[Your goal] The reply should hold every line of the data below, unchanged, and none of the pictures.

[Data below]
┏━━
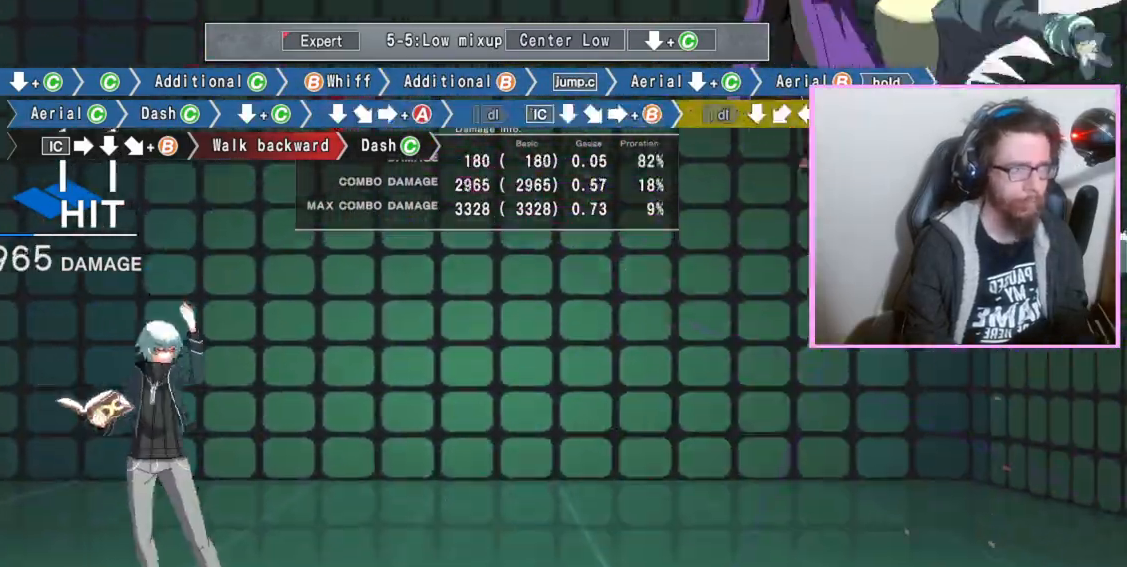
{"buttons": ["B"], "events": [[17, "B", "up"], [117, "DPAD_DOWN", "down"], [233, "DPAD_DOWN", "up"], [300, "B", "down"], [367, "B", "up"], [450, "B", "down"]]}
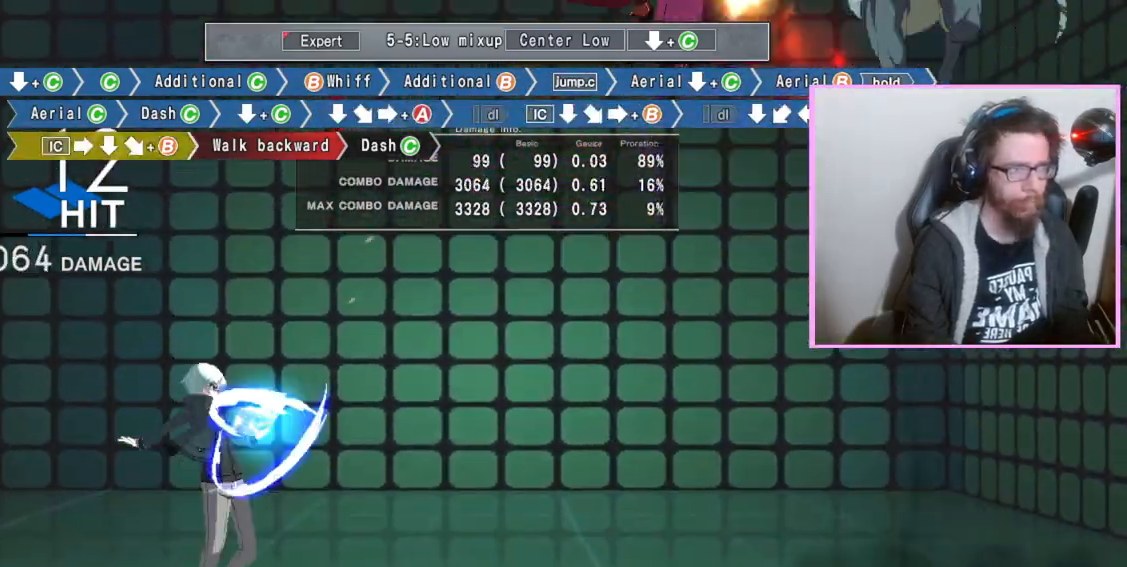
{"buttons": ["B"], "events": []}
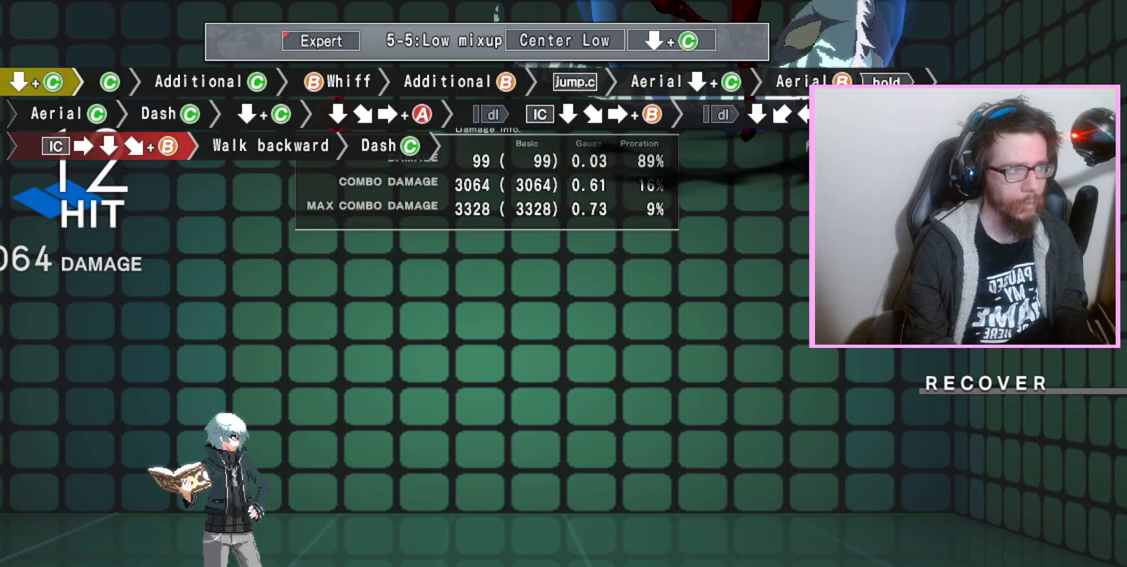
{"buttons": [], "events": [[150, "B", "up"]]}
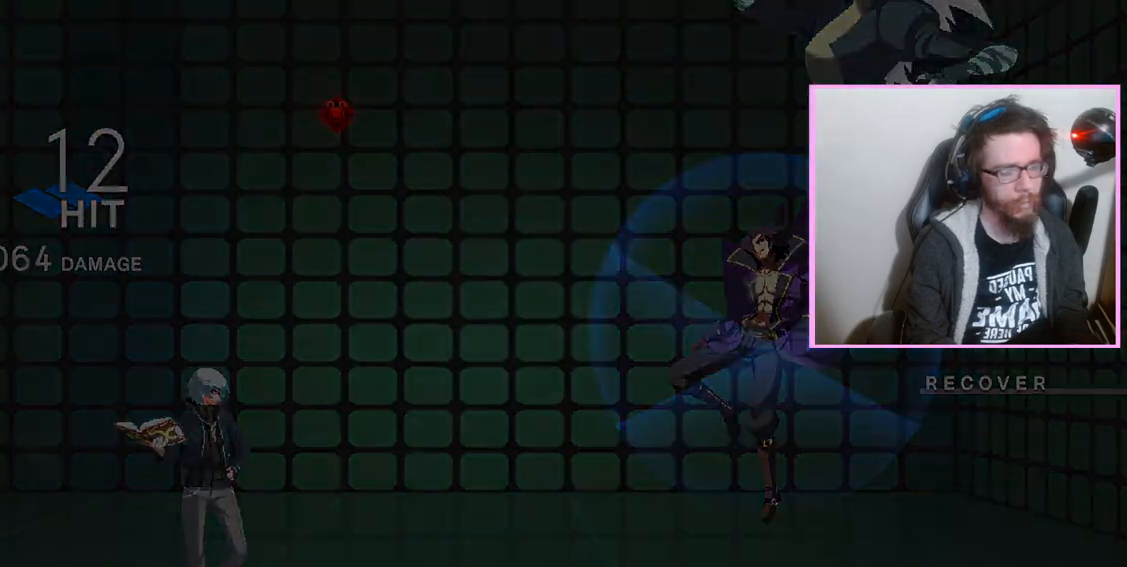
{"buttons": []}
┗━━
[Exercise output]
{"buttons": ["B"], "events": [[17, "B", "up"], [117, "DPAD_DOWN", "down"], [233, "DPAD_DOWN", "up"], [300, "B", "down"], [367, "B", "up"], [450, "B", "down"]]}
{"buttons": ["B"], "events": []}
{"buttons": [], "events": [[150, "B", "up"]]}
{"buttons": []}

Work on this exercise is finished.